We are using ELK version 8.13.4 currently and from last 8 months we always used to encounter with lag issue we could not able to find the solution that time , the only thing we can do is restart the coordinate node , logstash instances . This temporary solution has helped us for eight ninth month.
Today at afternoon 1:30 we saw 5 minutes(60k record/minute) lag i.e at 1:25 the log count was 2lac and after 1:25 pm it was decreasing and at 2:00 the log count got sync for 1:30 , after some hours lag was increased from 5 minutes to 1 hours , data was indexing in elasticsearch but it was not synching properly , it will sync after 45 minutes .
We haven't observed any CPU saturation and slow disk , high heap/memory consumption .

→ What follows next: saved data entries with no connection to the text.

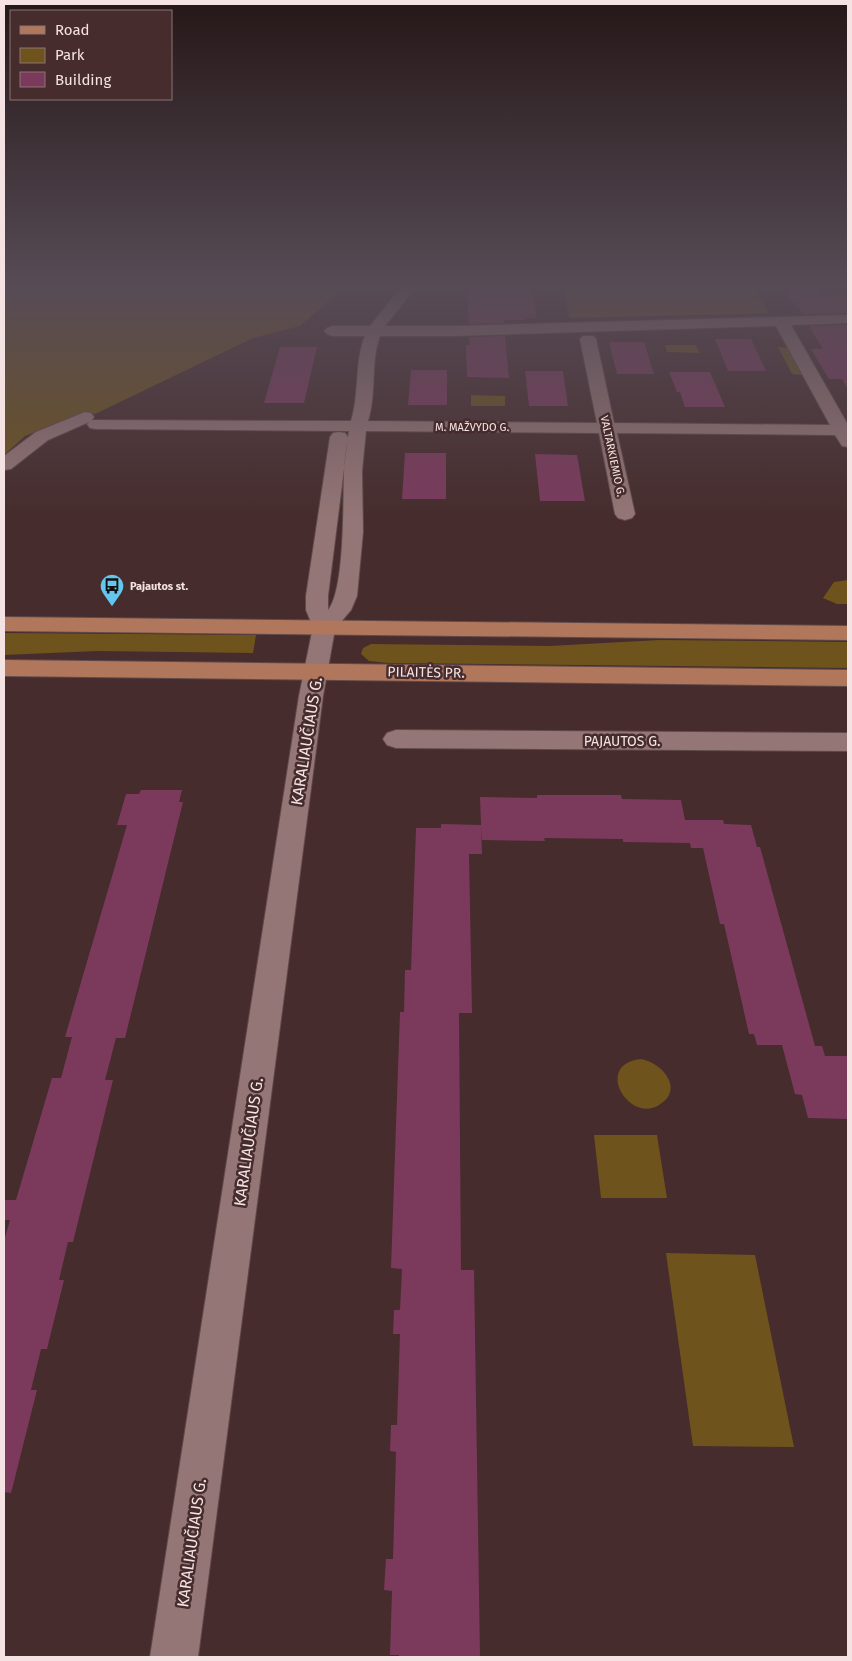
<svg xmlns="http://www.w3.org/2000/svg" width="852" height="1661" viewBox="0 0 852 1661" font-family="'Fira Sans',sans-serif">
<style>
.green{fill:#6e531d}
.building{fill:#7b3a5c}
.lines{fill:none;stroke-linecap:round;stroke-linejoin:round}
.minor-casing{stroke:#604a4a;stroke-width:2}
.primary-casing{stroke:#604a4a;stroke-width:2}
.minor{fill:#957676;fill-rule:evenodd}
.primary{fill:#b1775d;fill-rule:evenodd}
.labels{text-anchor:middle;stroke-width:5;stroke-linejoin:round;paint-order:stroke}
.far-street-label{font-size:11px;fill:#f5e3e3;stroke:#462c2c}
.far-poi-label{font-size:11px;font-weight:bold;fill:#f5e3e3;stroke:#462c2c;text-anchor:start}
.street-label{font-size:14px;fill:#f5e3e3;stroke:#462c2c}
.near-street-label{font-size:16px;fill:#f5e3e3;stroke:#462c2c}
</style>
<rect width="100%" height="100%" fill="#462c2c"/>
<!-- green -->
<g class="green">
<path d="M4,287H120L123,290L132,287H240L244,290L253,287H345L300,326L253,338L95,414L85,412L25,436L4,455Z"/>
<path d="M564,287H753L769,313L569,318Z"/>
<path d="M665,345H696L699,353L667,352Z"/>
<path d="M778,347L788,348L803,375L792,374Z"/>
<path d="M471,395L505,396V406H471Z"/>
<path d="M848,580V604H837L823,598L834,582Z"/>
<path d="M4,633L256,635L253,653L98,651L4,655Z"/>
<path d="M659,640L848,642V668L388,663L369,661L361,654L363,648L371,644L549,646Z"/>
<path d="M641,1059C663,1063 685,1090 659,1105C629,1124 593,1064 641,1059Z"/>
<path d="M594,1135H657L667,1198H601Z"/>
<path d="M666,1253L755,1255L794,1447L693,1446Z"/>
</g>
<!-- building -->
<g class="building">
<path d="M467,287H532L537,318H525V320H504V323L469,324Z"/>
<path d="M783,287H816L821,295H848V313L802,314L797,307H795Z"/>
<path d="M848,325V389L842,379H829L811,349H823L809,326Z"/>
<path d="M505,336L509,378L467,377L466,345H470L469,337Z"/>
<path d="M715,339H751L766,371H728Z"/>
<path d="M609,342H644L654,374H617Z"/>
<path d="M280,347H317L304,403H264Z"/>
<path d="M411,370H447V405H408Z"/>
<path d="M525,371H563L568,406H529Z"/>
<path d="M669,372H710L725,407H685L680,392H677Z"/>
<path d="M405,453H446V499H402Z"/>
<path d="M535,454L577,455L585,501H540Z"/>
<path d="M141,790H182L179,802H183L125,1038H116L105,1080H113L73,1242H68L59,1280H64L47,1349H41L31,1390H37L11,1493L4,1492V1241L10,1220H4V1200H16L52,1078H61L72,1037H65L127,825H117L126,794H139Z"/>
<path d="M537,795H621L622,799L681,800L685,820H723L724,824L751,825L757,847H760L815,1046H822L825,1056H848V1119L808,1118L802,1095L795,1094L782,1045H757L754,1034H749L724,924H720L703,848H691L690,843L623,842V839L544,838L545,841L482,840L481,826L482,854H469L472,1013H459L461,1270H474L480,1657H399V1655H390L392,1591L384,1590L386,1559H393L396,1452L390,1451L391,1425H397L400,1334H393L394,1310H400L402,1269L391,1268L400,1012H404L405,970H411L416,828H441V824L481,825L480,797L537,798Z"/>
</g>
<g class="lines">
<defs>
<g id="minor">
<path d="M401,287H416L385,326H453L848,315V323L791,325L848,425V447L842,446L835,435L617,433L635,514L632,518L625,520L618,518L615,514L599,433L366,431L362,471L363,532L357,596L351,610L335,629L323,696L198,1657H150L299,696L313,627L306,610V596L330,437L333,433L339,432L345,433L348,437L328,596V610C345,590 343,502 344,473C344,459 347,445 349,431L96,429L90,428L87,424L89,422L48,440L11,469L4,470V456L36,432L85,412L91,413L94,417L92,420L351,421C360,393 354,363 365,336H332L327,334L324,331L327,328L332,326H370ZM776,326L830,425L614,423L596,339L593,336H583L580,339L597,423L368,421C377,393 370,363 380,336H453Z"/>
<path d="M396,730L848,733V751L396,748L387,745L383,739L387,733Z"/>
</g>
<g id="primary">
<path d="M4,617L848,626V640L4,631Z"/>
<path d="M4,660L848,670V686L4,676Z"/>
</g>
</defs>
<!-- minor casing -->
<use href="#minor" class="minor-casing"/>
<!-- primary casing -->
<use href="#primary" class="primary-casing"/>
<!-- minor -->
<use href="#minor" class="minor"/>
<!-- primary -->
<use href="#primary" class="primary"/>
</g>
<!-- sky -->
<linearGradient id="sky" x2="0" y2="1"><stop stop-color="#261818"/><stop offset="0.55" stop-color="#574b56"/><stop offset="1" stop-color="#574b56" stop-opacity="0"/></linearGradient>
<rect width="852" height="520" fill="url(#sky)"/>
<!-- icons -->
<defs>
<symbol id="bus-pin" viewBox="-11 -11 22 30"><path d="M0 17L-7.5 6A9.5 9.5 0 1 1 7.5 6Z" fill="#64c5ee" stroke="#462c2c"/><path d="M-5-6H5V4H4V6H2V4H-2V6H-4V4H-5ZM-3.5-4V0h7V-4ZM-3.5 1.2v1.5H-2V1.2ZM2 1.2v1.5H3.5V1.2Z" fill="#111"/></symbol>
</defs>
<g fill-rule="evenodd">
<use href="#bus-pin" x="98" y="572" width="28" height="38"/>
</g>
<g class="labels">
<!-- far-street labels -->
<g class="far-street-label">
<text x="472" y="431">M. MAŽVYDO G.</text>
<text transform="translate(613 456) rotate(78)" y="4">VALTARKIEMIO G.</text>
</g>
<!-- far-poi labels -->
<g class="far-poi-label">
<text x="130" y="590">Pajautos st.</text>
</g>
<!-- street labels -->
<g class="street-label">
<text transform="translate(426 672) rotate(1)" y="5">PILAITĖS PR.</text>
<text x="622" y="746">PAJAUTOS G.</text>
</g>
<!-- near-street labels -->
<g class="near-street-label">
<text transform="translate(306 741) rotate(-81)" y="6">KARALIAUČIAUS G.</text>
<text transform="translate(248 1142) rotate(-82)" y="6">KARALIAUČIAUS G.</text>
<text transform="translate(191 1543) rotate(-82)" y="6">KARALIAUČIAUS G.</text>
</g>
</g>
<!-- border -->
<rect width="852" height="1661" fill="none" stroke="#f5e3e3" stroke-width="10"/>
<!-- legend -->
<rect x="10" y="10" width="162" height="90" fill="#462c2c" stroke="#8c7575"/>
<rect x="20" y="26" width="25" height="8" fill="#b1775d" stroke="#8c7575"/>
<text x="55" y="35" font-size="15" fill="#f5e3e3">Road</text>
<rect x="20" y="48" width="25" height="15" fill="#6e531d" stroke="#8c7575"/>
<text x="55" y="60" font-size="15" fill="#f5e3e3">Park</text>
<rect x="20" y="72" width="25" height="15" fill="#7b3a5c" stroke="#8c7575"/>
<text x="55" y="85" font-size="15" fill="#f5e3e3">Building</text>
</svg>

We have 3 master nodes , 6 data nodes(each with 6tb ssd:125gb of memory:32gb of heap size:8 core cpu) ,warm nodes(each with 15tb ssd:125gb of memory:32gb of heap size:8 core cpu) and 1 coordinate nodes(each with 500gb ssd:125gb of memory:32gb of heap size:8 core cpu).
In hot nodes we are keeping 150 shards per nodes and size is 70gb and on warm nodes on around 250 shards per nodes .
On every beginning of the month from 1 to 7 days the indexing rate will always increases so one day before we increase the size from 6 to 9 because we get 1tb of data per day and after 8th day we will decrease the shards .
Does anyone knows where i can check and what are the keypoints i can check . Although i haven't seen any abnormality in logstash instances also cpu was 44%.